● Required work
The expected answer is the set of lines in the data below between the line holding "#fff; stroke-width: 5.5" and the line holding "2 1 2 8 2 1", inclusive, written out exactly.

(Collected data entries)
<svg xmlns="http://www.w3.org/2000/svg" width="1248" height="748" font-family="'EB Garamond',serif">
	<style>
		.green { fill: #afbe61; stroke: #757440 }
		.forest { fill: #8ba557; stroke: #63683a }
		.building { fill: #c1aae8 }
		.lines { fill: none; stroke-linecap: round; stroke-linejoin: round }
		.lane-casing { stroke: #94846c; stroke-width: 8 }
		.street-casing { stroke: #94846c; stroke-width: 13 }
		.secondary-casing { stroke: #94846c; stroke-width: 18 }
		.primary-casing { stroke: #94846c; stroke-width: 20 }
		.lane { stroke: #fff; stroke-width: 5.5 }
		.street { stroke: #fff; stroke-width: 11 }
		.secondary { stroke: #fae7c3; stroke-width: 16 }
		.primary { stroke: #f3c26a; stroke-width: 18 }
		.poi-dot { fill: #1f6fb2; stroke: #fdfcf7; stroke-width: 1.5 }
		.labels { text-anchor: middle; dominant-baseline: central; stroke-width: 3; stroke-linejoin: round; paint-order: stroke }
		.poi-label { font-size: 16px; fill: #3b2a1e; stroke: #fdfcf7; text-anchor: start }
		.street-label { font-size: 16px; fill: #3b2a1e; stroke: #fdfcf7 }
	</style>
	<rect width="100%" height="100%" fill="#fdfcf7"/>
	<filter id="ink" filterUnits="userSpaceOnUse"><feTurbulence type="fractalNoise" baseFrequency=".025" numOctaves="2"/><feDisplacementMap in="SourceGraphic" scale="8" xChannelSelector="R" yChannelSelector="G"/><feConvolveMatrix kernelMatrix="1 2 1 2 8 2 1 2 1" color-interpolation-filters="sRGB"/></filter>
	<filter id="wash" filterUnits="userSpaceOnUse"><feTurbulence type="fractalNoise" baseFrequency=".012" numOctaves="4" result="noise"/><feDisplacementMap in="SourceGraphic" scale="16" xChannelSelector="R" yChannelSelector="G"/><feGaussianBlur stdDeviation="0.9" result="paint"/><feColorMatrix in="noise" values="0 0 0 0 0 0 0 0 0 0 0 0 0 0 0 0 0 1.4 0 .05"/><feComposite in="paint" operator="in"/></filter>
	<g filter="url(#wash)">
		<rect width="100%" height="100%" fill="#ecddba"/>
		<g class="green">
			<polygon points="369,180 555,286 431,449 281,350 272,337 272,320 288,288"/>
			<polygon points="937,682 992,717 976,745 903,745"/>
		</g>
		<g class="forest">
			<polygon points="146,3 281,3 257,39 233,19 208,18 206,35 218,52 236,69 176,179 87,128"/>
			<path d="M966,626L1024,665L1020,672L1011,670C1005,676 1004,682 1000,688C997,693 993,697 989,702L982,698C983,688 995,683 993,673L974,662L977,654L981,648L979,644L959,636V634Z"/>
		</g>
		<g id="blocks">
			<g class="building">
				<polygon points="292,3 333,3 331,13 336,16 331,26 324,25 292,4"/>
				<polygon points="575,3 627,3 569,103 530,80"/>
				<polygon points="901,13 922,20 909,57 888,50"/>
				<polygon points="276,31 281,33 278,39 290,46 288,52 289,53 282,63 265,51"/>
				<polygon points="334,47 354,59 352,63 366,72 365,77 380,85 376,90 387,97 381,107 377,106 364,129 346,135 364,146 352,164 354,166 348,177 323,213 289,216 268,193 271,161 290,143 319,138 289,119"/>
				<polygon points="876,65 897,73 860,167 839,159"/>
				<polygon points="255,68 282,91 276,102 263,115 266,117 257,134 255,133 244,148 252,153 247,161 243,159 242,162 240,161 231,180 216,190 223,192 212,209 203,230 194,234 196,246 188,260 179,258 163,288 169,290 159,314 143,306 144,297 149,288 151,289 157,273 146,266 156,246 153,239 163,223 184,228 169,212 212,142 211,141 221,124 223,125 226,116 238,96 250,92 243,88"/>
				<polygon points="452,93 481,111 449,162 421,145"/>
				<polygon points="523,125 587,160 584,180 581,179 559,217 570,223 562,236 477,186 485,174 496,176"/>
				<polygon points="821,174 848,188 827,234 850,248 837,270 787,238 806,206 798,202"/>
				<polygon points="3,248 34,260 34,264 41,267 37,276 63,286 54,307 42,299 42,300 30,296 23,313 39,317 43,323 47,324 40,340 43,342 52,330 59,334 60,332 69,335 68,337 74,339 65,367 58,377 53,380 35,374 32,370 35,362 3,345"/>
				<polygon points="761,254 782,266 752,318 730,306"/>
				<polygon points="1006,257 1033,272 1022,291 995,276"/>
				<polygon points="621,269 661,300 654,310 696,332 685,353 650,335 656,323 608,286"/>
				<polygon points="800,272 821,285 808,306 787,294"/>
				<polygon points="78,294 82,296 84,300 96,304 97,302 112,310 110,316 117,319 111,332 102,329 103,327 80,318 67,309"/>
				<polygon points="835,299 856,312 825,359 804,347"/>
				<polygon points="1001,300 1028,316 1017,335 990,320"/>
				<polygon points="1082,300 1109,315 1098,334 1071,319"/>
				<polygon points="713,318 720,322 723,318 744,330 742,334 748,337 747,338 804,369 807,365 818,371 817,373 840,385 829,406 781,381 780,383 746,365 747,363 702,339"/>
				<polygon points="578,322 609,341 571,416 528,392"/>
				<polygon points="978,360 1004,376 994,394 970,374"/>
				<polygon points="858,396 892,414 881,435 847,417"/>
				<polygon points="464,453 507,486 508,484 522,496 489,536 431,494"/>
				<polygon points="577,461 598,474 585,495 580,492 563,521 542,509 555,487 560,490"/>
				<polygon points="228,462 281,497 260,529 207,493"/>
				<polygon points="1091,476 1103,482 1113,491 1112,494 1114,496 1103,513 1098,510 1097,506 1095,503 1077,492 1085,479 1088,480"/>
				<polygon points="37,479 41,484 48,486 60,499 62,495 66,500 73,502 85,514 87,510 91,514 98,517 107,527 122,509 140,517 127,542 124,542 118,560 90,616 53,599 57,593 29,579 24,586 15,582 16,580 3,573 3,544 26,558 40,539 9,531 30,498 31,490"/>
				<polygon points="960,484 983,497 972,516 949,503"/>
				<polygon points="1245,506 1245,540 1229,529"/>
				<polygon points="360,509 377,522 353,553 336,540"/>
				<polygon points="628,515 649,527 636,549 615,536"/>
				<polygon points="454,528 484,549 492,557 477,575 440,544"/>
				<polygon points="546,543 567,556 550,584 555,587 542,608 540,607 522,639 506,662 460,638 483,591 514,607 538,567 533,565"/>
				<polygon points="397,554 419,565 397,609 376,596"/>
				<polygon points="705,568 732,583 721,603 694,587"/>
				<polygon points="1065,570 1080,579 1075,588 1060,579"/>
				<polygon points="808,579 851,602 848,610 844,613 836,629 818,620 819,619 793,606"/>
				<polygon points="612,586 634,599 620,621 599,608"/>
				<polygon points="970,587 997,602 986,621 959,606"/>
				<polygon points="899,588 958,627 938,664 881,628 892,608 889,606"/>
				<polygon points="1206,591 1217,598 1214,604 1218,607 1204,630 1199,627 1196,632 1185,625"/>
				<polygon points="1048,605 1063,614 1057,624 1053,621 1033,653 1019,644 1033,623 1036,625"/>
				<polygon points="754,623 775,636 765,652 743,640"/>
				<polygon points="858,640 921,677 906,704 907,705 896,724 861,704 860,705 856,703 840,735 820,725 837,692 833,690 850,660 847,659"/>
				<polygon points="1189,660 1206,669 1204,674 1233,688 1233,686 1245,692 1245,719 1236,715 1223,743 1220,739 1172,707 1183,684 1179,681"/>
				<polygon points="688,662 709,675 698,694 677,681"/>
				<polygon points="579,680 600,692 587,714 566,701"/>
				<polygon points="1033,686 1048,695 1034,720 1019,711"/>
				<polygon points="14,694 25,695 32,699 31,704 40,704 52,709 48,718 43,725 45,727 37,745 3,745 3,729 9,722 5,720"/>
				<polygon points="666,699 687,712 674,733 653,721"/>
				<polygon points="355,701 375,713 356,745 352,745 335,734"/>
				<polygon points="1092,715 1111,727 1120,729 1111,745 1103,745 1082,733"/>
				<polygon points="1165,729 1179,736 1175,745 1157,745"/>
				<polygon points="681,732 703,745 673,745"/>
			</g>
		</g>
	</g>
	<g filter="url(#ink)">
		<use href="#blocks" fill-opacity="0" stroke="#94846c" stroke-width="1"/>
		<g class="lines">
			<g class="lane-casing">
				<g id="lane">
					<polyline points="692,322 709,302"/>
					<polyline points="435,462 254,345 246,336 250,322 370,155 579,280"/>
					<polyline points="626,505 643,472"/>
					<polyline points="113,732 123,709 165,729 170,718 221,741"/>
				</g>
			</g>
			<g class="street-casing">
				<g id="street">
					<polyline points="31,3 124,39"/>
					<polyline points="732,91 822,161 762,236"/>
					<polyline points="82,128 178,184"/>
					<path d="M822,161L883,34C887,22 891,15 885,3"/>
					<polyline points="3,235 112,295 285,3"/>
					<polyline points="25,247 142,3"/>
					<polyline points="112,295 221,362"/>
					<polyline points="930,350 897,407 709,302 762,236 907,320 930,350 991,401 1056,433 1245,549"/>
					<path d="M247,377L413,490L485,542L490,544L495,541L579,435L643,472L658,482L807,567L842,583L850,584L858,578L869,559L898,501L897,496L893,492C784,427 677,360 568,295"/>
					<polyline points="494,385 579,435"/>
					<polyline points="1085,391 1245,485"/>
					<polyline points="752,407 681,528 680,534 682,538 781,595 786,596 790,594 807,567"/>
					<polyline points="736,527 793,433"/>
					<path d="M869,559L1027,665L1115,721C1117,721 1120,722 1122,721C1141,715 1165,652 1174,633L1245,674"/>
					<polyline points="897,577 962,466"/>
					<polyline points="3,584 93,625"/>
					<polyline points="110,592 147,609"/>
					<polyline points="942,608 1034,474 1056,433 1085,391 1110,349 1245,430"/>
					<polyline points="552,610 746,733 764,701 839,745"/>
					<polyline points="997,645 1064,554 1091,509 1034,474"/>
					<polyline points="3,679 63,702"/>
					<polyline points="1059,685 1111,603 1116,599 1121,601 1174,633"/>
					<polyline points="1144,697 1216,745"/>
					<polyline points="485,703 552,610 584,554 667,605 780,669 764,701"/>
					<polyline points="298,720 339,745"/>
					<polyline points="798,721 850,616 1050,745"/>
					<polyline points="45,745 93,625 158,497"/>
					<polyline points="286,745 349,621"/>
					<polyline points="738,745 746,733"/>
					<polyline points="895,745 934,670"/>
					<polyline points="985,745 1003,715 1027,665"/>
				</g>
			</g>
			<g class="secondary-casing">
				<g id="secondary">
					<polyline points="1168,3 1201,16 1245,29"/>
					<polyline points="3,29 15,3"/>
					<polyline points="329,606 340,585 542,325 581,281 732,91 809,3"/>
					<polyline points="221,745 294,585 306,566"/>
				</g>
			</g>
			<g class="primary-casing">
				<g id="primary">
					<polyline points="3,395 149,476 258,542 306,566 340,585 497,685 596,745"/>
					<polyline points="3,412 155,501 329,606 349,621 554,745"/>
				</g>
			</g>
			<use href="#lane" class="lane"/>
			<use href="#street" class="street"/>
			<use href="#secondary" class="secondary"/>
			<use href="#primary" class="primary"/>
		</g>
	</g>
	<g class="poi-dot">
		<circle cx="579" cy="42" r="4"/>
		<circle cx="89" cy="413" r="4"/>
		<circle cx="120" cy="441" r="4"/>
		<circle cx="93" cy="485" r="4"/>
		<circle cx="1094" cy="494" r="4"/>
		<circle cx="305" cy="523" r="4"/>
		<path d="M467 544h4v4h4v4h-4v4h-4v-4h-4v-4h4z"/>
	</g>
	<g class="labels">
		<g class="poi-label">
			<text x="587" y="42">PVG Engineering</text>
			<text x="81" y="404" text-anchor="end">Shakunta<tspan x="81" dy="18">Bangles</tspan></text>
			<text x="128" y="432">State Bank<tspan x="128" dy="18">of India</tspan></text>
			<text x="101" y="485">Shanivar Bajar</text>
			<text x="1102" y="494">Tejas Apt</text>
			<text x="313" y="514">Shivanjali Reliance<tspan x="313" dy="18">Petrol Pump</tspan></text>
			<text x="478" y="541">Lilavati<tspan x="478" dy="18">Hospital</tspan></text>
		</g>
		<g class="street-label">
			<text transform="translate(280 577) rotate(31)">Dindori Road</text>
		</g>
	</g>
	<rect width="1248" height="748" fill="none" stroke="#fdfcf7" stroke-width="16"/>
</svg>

● Answer to the exercise
		.lane { stroke: #fff; stroke-width: 5.5 }
		.street { stroke: #fff; stroke-width: 11 }
		.secondary { stroke: #fae7c3; stroke-width: 16 }
		.primary { stroke: #f3c26a; stroke-width: 18 }
		.poi-dot { fill: #1f6fb2; stroke: #fdfcf7; stroke-width: 1.5 }
		.labels { text-anchor: middle; dominant-baseline: central; stroke-width: 3; stroke-linejoin: round; paint-order: stroke }
		.poi-label { font-size: 16px; fill: #3b2a1e; stroke: #fdfcf7; text-anchor: start }
		.street-label { font-size: 16px; fill: #3b2a1e; stroke: #fdfcf7 }
	</style>
	<rect width="100%" height="100%" fill="#fdfcf7"/>
	<filter id="ink" filterUnits="userSpaceOnUse"><feTurbulence type="fractalNoise" baseFrequency=".025" numOctaves="2"/><feDisplacementMap in="SourceGraphic" scale="8" xChannelSelector="R" yChannelSelector="G"/><feConvolveMatrix kernelMatrix="1 2 1 2 8 2 1 2 1" color-interpolation-filters="sRGB"/></filter>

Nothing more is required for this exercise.